Dites "gouvernance".
Une notion résolument "moderne"?
Il fut un temps, pas si lointain, où dans le domaine politique, il était d'usage courant d'utiliser le mot "gouvernement" pour désigner, non seulement l'équipe élue au pouvoir dans notre tradition républicaine, mais aussi la fonction consistant pour elle à gérer les affaires essentielles de l'Etat, surtout dans ses fonctions régaliennes, suivant une ligne déterminée, contestée ou pas, des choix supposés connus et approuvés par une démarche élective périodique et constitutionnelle.
Mais aujourd'hui, vous n'y êtes plus. On a évacué peu à peu ce mot supposé vieilli et considéré comme trop "politique". Il faut parler de "gouvernance" pour être moderne et supposé neutre.
Simple mutation sémantique? Non, vous n'y êtes pas encore.
Dans les cabinets ministériels, dans les discours officiels, on s'est mis à adopter le vocabulaire propre au monde des affaires, notamment celui des entreprises, qui demandent un bonne gouvernance pour être performantes, une saine gestion comptable, notamment.
On pourrait croire ce glissement de sens innocent. Que nenni! Il est le révélateur d'une mutation dans l'art de gérer les choses de l'Etat, ou plutôt dans son idéologie, qui veut se rapprocher de la supposée rigueur en usage dans le monde des affaires.
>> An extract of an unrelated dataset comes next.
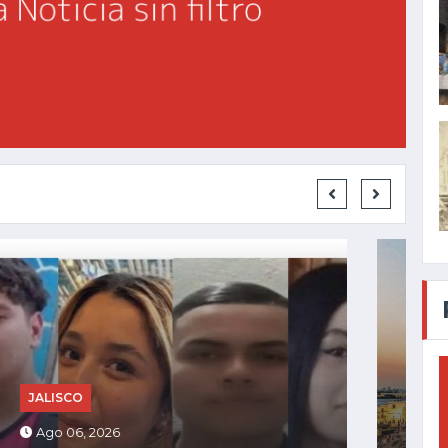
CHAPALA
Une osmose qui a bien fonctionné: le chef de l'Etat se voit de plus en plus comme un gestionnaire moderne, dont l'efficacité est devenu le seul critère. Du moins en parole, du moins c'est ce que l'on veut nous faire croire. La fonction politique ne peut, on le sait, se ramener à la pure gestion de données chiffrées, à une pure conduite technocratique même si certains discours présentent tel chef d'Etat ou tel ministre comme un gestionnaire suprême.
La langue technocratique, légitime à un certain niveau, a envahi le domaine où les choix qualitatifs, les orientations politiques au sens noble, le sens du bien commun, doivent demeurer la priorité. Une vision de l'avenir doit guider les choix du présent. Il suffit de relire Aristote pour retrouver ces perspectives que l'on oublie trop souvent. Mais aussi Montesquieu, Jaurès, Mendès-France, De Gaulle...
Depuis Giscard d'Estaing, l'Etat se veut "moderne". Aujourd'hui, tout se passe comme si le chef d'équipe qui dirige la start up France, le premier de cordée, se voulait un super-technicien, à la tête d'une équipe d' experts. L'apparence de la rationalité a pris la place du débat permanent et de l'affrontement nécessaires des points de vue. Les parlementaires sont priés d'entériner.
Mais il faut souvent se méfier des mots, propres à leurrer les esprits, malgré leur aspect apparemment anodin.
______Un mot qui traîne encore dans le vocabulaire de nos politiques du jour., même et plus encore à Bruxelles, au niveau européen.
Le moins que l'on puisse dire est que la notion de gouvernance, portée aux fonds baptismaux par Margaret Thatcher, est révélatrice d'une certaine soumission de la politique à l'économique, d'un effacement du rôle de l'Etat, inspiré par la parole libérale de Hayek et de ses épigones.
Mais, évacuez, même discrètement, la politique par la porte, elle reviendra par la fenêtre.